"Let's hope we make a good impression," the 59-year-old president said in a video message Thursday on Twitter as he prepared for a series of bilateral meetings on the eve of the summit.
A $56 billion International Monetary Fund bailout has bought his government time but left it little scope to shape fiscal policy, forcing it to deepen unpopular spending cuts in order to turn in a balanced budget next year.
Noisy street protests outside his Casa Rosada government offices are a near-daily occurrence, and general strikes have twice ground the country to a halt in recent months.
Far from showcasing its economic opening to the world, the week of the summit has instead seen public transport workers halt metro and bus services while a one-day strike by national airline Aerolineas Argentinas brought chaos for travelers.
"The expectations of the Macri government, when it agreed to host the summit in Buenos Aires, was that it would serve as a shop window to show off its policy of gradual reforms," said Bruno Binetti, international relations expert at Buenos Aires' Torcuato University.
"Argentina then was good news internationally, with its pro-market policies getting popular support," said Binetti.
His Cambiemos -- "Let's Change" - coalition swept aside exchange controls, and generally opened up Argentina to foreign trade and investment after years of market isolation that followed Argentina's 2001 financial crash.
But the initial optimism that greeted Macri's election has all but evaporated.
South America's third largest economy has struggled to recover after a massive currency crisis that saw the peso lose half its value against the dollar.
Inflation is running at 45 percent and with the economy shrinking 2.6 percent in 2018, according to the IMF.
When late president Nestor Kirchner hosted Argentina's last major political gathering -- the Summit of the Americas in 2005 -- he was part of a group of vociferous leftist Latin American leaders including Hugo Chavez, who formed a bold front against US President George Bush.
Thirteen years on the political landscape is much changed, and the irony is that a pro-trade, deregulation-friendly Argentine president finds himself surrounded at the G20 by a powerful nucleous of populist and protectionist leaders led by US President Donald Trump.
Mass protests are expected on the streets of Buenos Aires on Friday, where more than 20,000 security forces have been deployed to protect the leaders.
"The G20 is going to last a day.

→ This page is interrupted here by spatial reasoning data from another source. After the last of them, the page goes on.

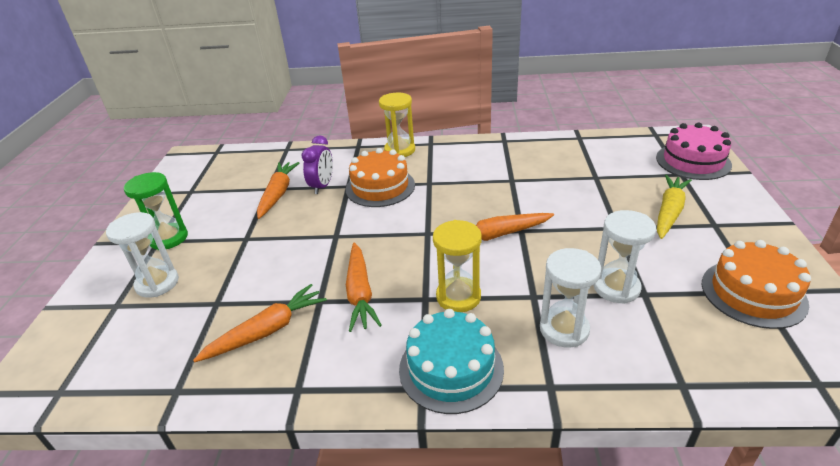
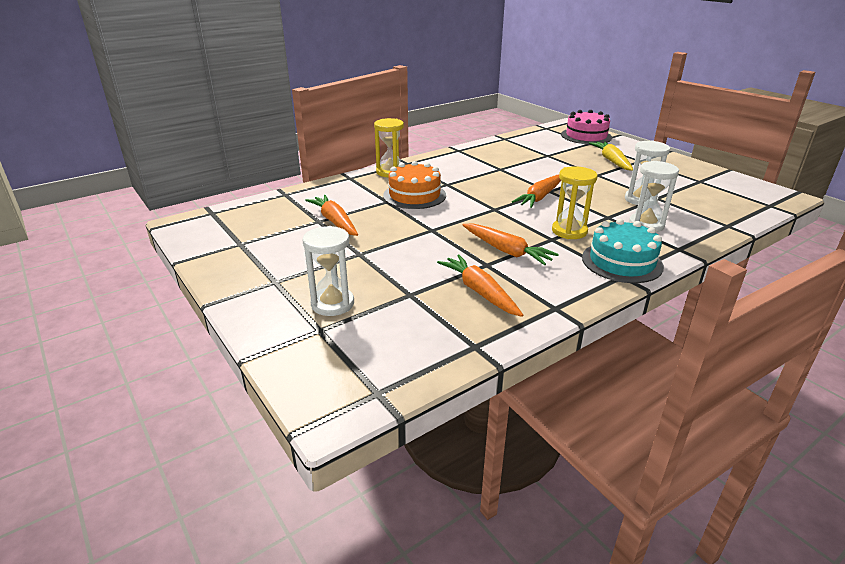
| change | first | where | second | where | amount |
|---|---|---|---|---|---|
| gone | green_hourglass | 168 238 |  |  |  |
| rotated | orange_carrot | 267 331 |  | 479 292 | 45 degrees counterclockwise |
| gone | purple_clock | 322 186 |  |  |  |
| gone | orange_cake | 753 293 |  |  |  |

The second day, they are all going to go away because of incidents are going to go off. People are hungry and they're staging a G20 here?" said Jesus Olgin, a street vendor in the center of Buenos Aires.

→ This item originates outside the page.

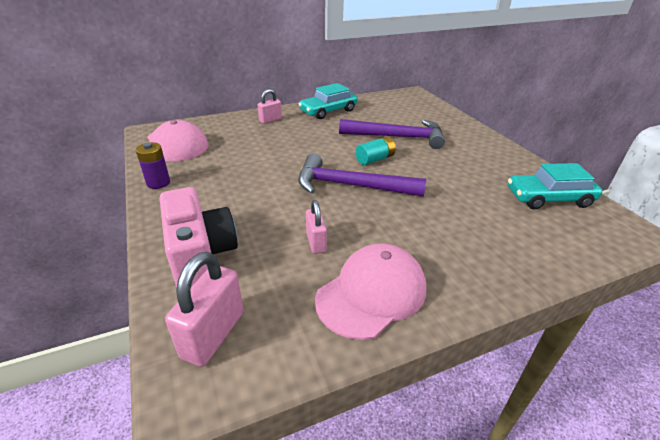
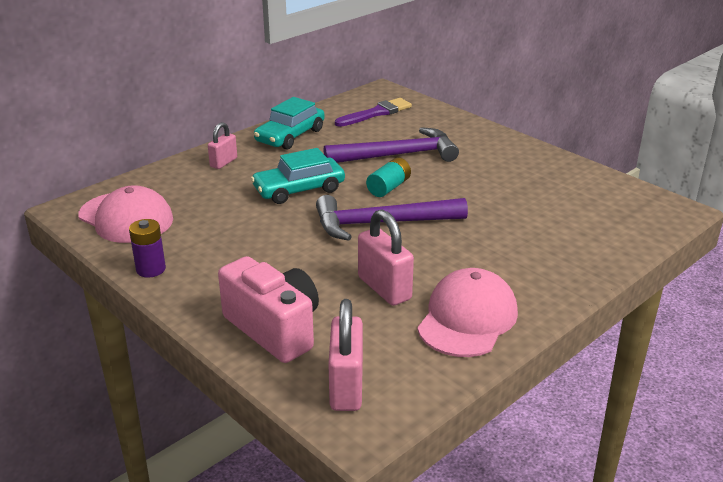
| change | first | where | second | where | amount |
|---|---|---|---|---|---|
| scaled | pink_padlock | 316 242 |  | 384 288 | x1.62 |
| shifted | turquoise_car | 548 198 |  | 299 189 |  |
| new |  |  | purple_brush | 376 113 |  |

Macri will strive to use the summit to sway foreign investors to get involved in the Argentine economy, according to political scientist Rosendo Fraga.
To that end meetings are planned with his US counterpart Donald Trump, as well as those of China, France, Russia, Japan, Britain and Germany.
"In these meetings, Argentina will get support and praise. While the multilateral economic and trade framework is getting weaker, bilateral relations are strengthening," said Fraga.